* _Action item_: The answer is all of the data repeated exactly, with each picture omitted.

======== Provided records ========

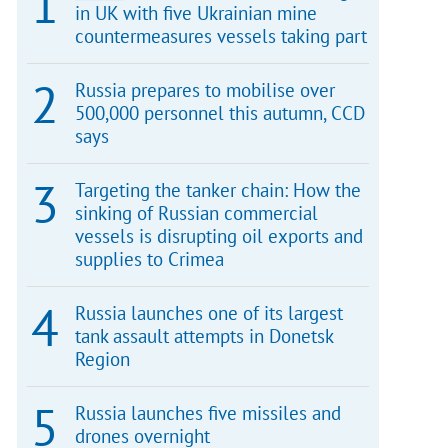
in UK with five Ukrainian mine
countermeasures vessels taking part
Russia prepares to mobilise over
500,000 personnel this autumn, CCD
says
Targeting the tanker chain: How the
sinking of Russian commercial
vessels is disrupting oil exports and
supplies to Crimea
Russia launches one of its largest
tank assault attempts in Donetsk
Region
Russia launches five missiles and
drones overnight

========

* _Task result_:
in UK with five Ukrainian mine
countermeasures vessels taking part
Russia prepares to mobilise over
500,000 personnel this autumn, CCD
says
Targeting the tanker chain: How the
sinking of Russian commercial
vessels is disrupting oil exports and
supplies to Crimea
Russia launches one of its largest
tank assault attempts in Donetsk
Region
Russia launches five missiles and
drones overnight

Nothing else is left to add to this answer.